Because the client used different insurers over the course of its operations, the insurers retained separate defense counsel to represent the client in these individual cases.  Due to lack of communication between the insurer-retained counsel, there was no coordination of discovery.  As a result, one entity answers discovery that an employee who monitored the site for continuity of business purposes was an employee of the selling entity.  Because of this mischaracterization and inconsistent discovery, the client’s insurance company raised defenses for coverage of the claim.

Reservation of Rights

When initially retained, insurer-retained defense counsel defended the client under a Reservation of Rights because the insurance policy covered products liability claims, but not negligence claims.  Because of the admissions by insurer-retained defense counsel in one case that the “inspector” was an employee of the seller, the insurer resisted covering the claim due to this purported employee’s negligent safety inspection.
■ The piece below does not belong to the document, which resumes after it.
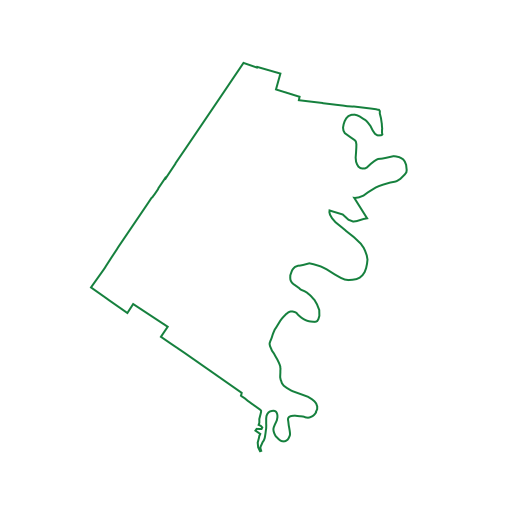 Radulesti, Ialomita, Romania (orthographic projection), rotated 76°
{"feature_id": "2599482B66503708972863", "entity_name": "Radulesti", "entity_type": "district", "adm_level": 2, "iso_a3": "ROU", "parent_name": "Romania", "parent_adm1": "Ialomita", "projection": "orthographic", "projection_center": [26.36, 44.763], "detail": "fine", "context": "isolated", "style": "outline", "palette": "green", "viewbox_px": 512, "rotation_deg": 76, "n_neighbors": 0, "source": "geoboundaries", "source_scale": "gbopen_adm2", "svg_char_len": 5506}
<svg xmlns="http://www.w3.org/2000/svg" viewBox="0 0 512 512"><g transform="rotate(76 256 256)"><path d="M446.3,298.1L444.6,298.2L443.1,298.2L441.6,297.3L440.3,296.2L438.2,294.6L436.9,293.1L435.1,291.8L433.7,291.1L430.4,289.7L427.8,288.7L425.6,287.8L422.7,287.0L421.2,286.7L418.4,286.0L416.0,285.4L413.7,284.5L412.1,283.3L410.8,281.7L410.2,280.0L410.2,277.9L410.4,276.4L411.0,275.2L411.9,274.3L412.9,273.9L414.6,273.7L415.9,273.8L417.6,274.2L418.9,274.8L420.4,275.5L422.1,276.8L424.0,278.4L426.5,280.2L428.1,281.0L430.1,281.3L432.2,281.2L434.0,280.9L435.8,280.4L437.2,279.5L439.1,278.4L440.6,277.3L441.7,276.1L442.5,274.3L442.7,273.0L442.7,272.1L442.3,270.9L441.9,269.8L440.9,268.6L438.9,267.0L437.8,266.3L436.2,265.9L433.9,265.6L431.4,265.4L428.2,265.2L424.4,264.7L422.9,264.6L421.9,264.4L420.9,263.8L420.2,262.9L419.8,261.3L419.9,259.4L420.3,256.9L420.8,255.7L421.9,252.8L422.6,250.6L423.4,248.6L424.6,246.9L425.5,244.7L425.6,243.0L425.3,241.1L425.0,239.7L424.3,238.2L423.4,236.9L422.3,235.6L422.0,235.6L421.8,235.6L420.3,234.4L419.4,233.7L416.8,233.0L413.7,233.3L411.4,234.3L410.5,234.9L408.5,236.4L405.2,239.6L402.0,244.3L396.1,253.1L394.9,254.6L391.4,258.1L388.5,260.5L385.8,261.6L385.0,261.7L383.3,261.8L382.8,261.9L382.2,262.0L379.7,261.9L379.2,261.8L378.1,261.5L375.1,260.6L373.5,260.2L371.2,259.5L370.0,259.4L369.2,259.2L367.3,259.3L365.2,259.6L361.4,260.4L359.4,261.0L358.0,261.4L354.9,262.2L351.8,263.4L346.8,264.2L344.6,264.1L343.9,263.8L343.6,263.7L342.9,263.2L342.2,262.8L340.5,261.5L338.9,260.4L336.1,258.7L334.4,257.5L332.6,256.1L332.0,255.7L330.2,253.7L324.6,248.0L322.9,245.9L321.8,244.3L320.8,242.7L320.2,241.7L320.0,241.4L319.8,241.2L319.1,239.5L318.6,238.5L318.4,237.8L318.3,237.0L318.2,236.3L318.2,236.1L318.2,235.9L318.6,234.1L319.8,231.9L321.0,230.5L322.9,229.6L324.0,228.9L325.0,228.2L326.4,227.2L327.8,226.0L329.1,224.7L330.3,223.3L331.3,221.9L331.9,220.8L332.3,220.0L332.9,218.5L333.6,216.5L334.1,215.0L334.2,213.6L333.9,212.3L332.3,210.7L329.4,209.0L323.7,207.7L320.8,208.1L317.7,208.5L312.8,209.9L311.4,210.7L308.3,212.3L306.9,213.2L306.3,213.6L305.6,214.2L304.0,215.3L303.2,216.1L302.3,217.0L301.8,217.6L301.3,218.2L301.1,218.5L300.3,219.6L299.4,220.7L298.8,221.2L298.1,221.6L297.2,222.2L296.6,222.8L295.6,223.6L294.6,224.5L293.5,225.4L293.1,225.8L292.3,226.5L291.5,227.0L291.1,227.3L290.0,227.8L289.0,228.1L288.6,228.2L287.7,228.3L287.3,228.3L286.9,228.3L285.2,228.0L284.3,227.7L283.6,227.6L282.4,227.0L281.4,226.3L280.0,225.4L278.6,224.4L277.6,223.3L276.6,221.8L276.1,220.9L276.0,220.6L275.8,219.1L275.6,217.4L275.9,216.1L276.0,214.5L276.0,214.4L276.1,212.3L276.0,206.0L276.7,204.6L277.9,202.2L280.5,197.8L281.8,195.7L283.6,193.5L286.0,190.7L292.8,184.2L295.0,181.9L298.0,178.7L299.0,177.3L300.3,175.6L301.7,172.2L302.4,168.1L302.7,164.4L302.7,164.0L302.1,160.6L300.6,157.7L300.4,157.3L297.9,154.5L294.4,152.1L290.5,150.2L286.5,148.7L282.2,148.4L277.3,148.9L273.9,149.6L272.2,150.3L271.4,150.6L269.5,151.3L268.2,152.1L267.3,152.7L261.6,156.3L253.6,162.5L252.6,163.1L248.7,166.0L243.8,169.7L242.3,170.8L237.7,173.1L233.8,174.2L231.3,174.2L229.6,173.6L231.7,170.2L233.6,167.0L235.1,164.5L236.7,161.8L243.2,157.5L245.1,154.8L246.1,153.4L246.5,149.8L246.1,142.6L246.3,139.1L223.4,146.6L223.6,146.1L224.0,142.0L223.4,137.1L222.3,134.4L221.4,132.2L220.6,129.8L218.5,123.2L217.9,119.8L217.5,115.4L217.2,108.1L217.5,103.1L217.4,101.5L217.2,100.7L216.1,97.3L212.8,91.8L211.2,89.9L209.1,89.0L203.9,88.3L200.3,88.8L197.9,89.8L196.3,91.3L194.7,93.2L193.2,96.2L192.4,98.4L192.2,106.4L192.0,110.2L191.4,114.0L191.7,115.7L192.6,118.4L194.3,122.2L197.0,127.1L197.4,129.1L196.9,131.4L196.0,133.4L194.1,135.0L191.4,135.8L188.7,136.1L184.6,135.5L180.1,134.0L175.3,132.5L172.0,131.6L169.5,131.4L168.6,131.6L167.8,132.0L167.0,132.6L163.6,135.6L158.3,140.1L155.5,140.8L152.5,140.5L149.4,139.1L146.7,137.4L144.2,135.1L142.6,132.5L142.1,129.3L142.7,126.2L143.9,123.9L145.7,121.6L149.1,118.5L150.1,117.4L151.5,116.3L153.6,115.2L157.5,113.5L162.4,112.4L166.2,111.0L167.3,110.0L168.3,109.0L168.7,107.6L169.0,106.2L169.1,104.9L168.6,104.0L166.7,103.9L166.1,103.7L165.6,103.6L163.8,103.1L163.7,103.1L163.2,102.8L161.9,102.6L160.5,102.4L158.9,102.1L157.9,101.9L157.5,101.9L153.5,101.5L152.6,101.4L152.2,101.4L147.5,101.4L146.6,101.1L145.4,100.8L143.9,101.3L143.5,102.5L142.6,104.1L142.1,105.4L141.5,106.9L140.9,108.4L134.6,124.9L134.5,125.4L134.4,126.1L133.5,128.8L132.7,131.4L131.2,134.9L128.5,142.1L127.8,143.9L123.9,154.2L123.6,154.5L118.4,168.3L115.2,176.7L112.0,175.2L110.8,177.3L99.8,195.4L99.2,196.3L84.9,188.2L72.8,209.1L73.4,209.5L71.5,212.4L67.0,219.3L66.1,220.7L65.6,221.4L71.2,227.6L77.1,234.2L86.4,244.5L103.0,263.0L133.4,296.9L146.5,311.6L147.0,311.9L158.3,324.3L158.9,324.9L158.3,325.1L161.3,328.4L166.6,334.3L167.5,334.9L171.6,339.5L173.1,341.4L173.7,342.0L174.5,343.5L180.4,350.0L196.0,367.4L213.2,386.6L214.4,387.9L215.7,389.2L222.4,396.5L230.1,404.7L230.4,404.9L232.7,407.5L245.7,422.7L246.6,423.7L248.9,421.7L255.5,416.0L261.9,410.5L263.0,409.6L280.2,394.6L272.9,386.8L303.3,358.8L311.4,367.8L320.0,360.2L332.7,348.8L385.3,303.0L386.6,303.6L387.9,304.4L388.6,303.9L391.4,301.3L394.6,299.0L396.3,297.5L397.8,296.3L405.7,289.5L406.7,288.8L407.4,288.5L408.5,288.8L410.3,289.7L412.5,290.9L415.1,292.3L415.8,292.4L418.6,293.1L420.5,294.3L421.9,292.5L423.9,291.4L425.2,292.5L424.6,294.8L423.9,297.2L425.3,298.8L429.7,294.9L430.5,295.5L431.2,296.2L433.3,297.2L437.5,299.5L442.2,300.2L442.6,300.1L446.4,299.3L446.4,299.0L446.3,298.1Z" fill="none" stroke="#15803d" stroke-width="2"/></g></svg>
To make matters worse, insurer-retained defense counsel was unaware that the New Jersey Products Liabiity Act subsumed negligence claims into the Products Liability action and allowed the negligence count of the complaint to go forward.  This quandary could have been avoided if the client had a choice of counsel provision in their policy.  Your personal counsel could have answered discovery consistently, has a better understanding of the key personnel and issues in the case and is mindful towards the coverage issues raised by the insurer.   Wary of the coverage issues raised by the insurer, the attorney should have filed a motion for partial summary judgment to dismiss the negligence count, leaving the only remaining count in the case, i.e., products liability, covered by the policy of insurance.

Insurance Practices

Over the last several years insurers have become more aggressive with their reservation of rights letter demanding personal contribution by the insured when there are potential coverage issues.  If an insurance company can extract $200,000 from the insured on a $1,000,000 policy limit due to catastrophic losses, it is the insurer, not the client that benefits.  Selection of counsel protects the client from inconsistent legal positions taken in different matters or even jurisdictions, and ensures the client will be properly protected and defended in the case.